Format the stretch from the start of the material through the line containing "7: (484, 389)" as a Markdown table with the columns Row and Line. Give each line's number under Row and its text under Line, and leave out any blank lines.

Extracted data entries

☆ ☆ ☆

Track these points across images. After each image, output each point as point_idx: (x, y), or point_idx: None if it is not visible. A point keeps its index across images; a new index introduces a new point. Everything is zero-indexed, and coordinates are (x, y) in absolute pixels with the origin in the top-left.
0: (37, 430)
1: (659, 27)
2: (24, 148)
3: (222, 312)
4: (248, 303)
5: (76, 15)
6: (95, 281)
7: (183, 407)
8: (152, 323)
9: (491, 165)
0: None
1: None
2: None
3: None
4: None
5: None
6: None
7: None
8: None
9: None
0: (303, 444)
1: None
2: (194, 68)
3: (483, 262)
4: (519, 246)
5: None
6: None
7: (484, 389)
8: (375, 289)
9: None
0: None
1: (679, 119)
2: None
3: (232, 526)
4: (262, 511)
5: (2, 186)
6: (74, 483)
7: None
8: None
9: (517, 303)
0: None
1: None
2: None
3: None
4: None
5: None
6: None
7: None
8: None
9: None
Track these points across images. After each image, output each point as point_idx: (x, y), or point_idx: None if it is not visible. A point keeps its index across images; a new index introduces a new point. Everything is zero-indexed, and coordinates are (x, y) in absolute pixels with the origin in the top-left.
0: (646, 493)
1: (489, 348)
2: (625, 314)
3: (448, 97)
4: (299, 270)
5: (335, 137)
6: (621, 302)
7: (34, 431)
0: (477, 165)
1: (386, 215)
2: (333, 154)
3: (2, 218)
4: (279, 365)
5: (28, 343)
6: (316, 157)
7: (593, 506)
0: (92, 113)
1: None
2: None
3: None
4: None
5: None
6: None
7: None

☆ ☆ ☆

Answer to the problem »
| Row | Line |
|---|---|
| 1 | Track these points across images. After each image, output each point as point_idx: (x, y), or point_idx: None if it is not visible. A point keeps its index across images; a new index introduces a new point. Everything is zero-indexed, and coordinates are (x, y) in absolute pixels with the origin in the top-left. |
| 2 | 0: (37, 430) |
| 3 | 1: (659, 27) |
| 4 | 2: (24, 148) |
| 5 | 3: (222, 312) |
| 6 | 4: (248, 303) |
| 7 | 5: (76, 15) |
| 8 | 6: (95, 281) |
| 9 | 7: (183, 407) |
| 10 | 8: (152, 323) |
| 11 | 9: (491, 165) |
| 12 | 0: None |
| 13 | 1: None |
| 14 | 2: None |
| 15 | 3: None |
| 16 | 4: None |
| 17 | 5: None |
| 18 | 6: None |
| 19 | 7: None |
| 20 | 8: None |
| 21 | 9: None |
| 22 | 0: (303, 444) |
| 23 | 1: None |
| 24 | 2: (194, 68) |
| 25 | 3: (483, 262) |
| 26 | 4: (519, 246) |
| 27 | 5: None |
| 28 | 6: None |
| 29 | 7: (484, 389) |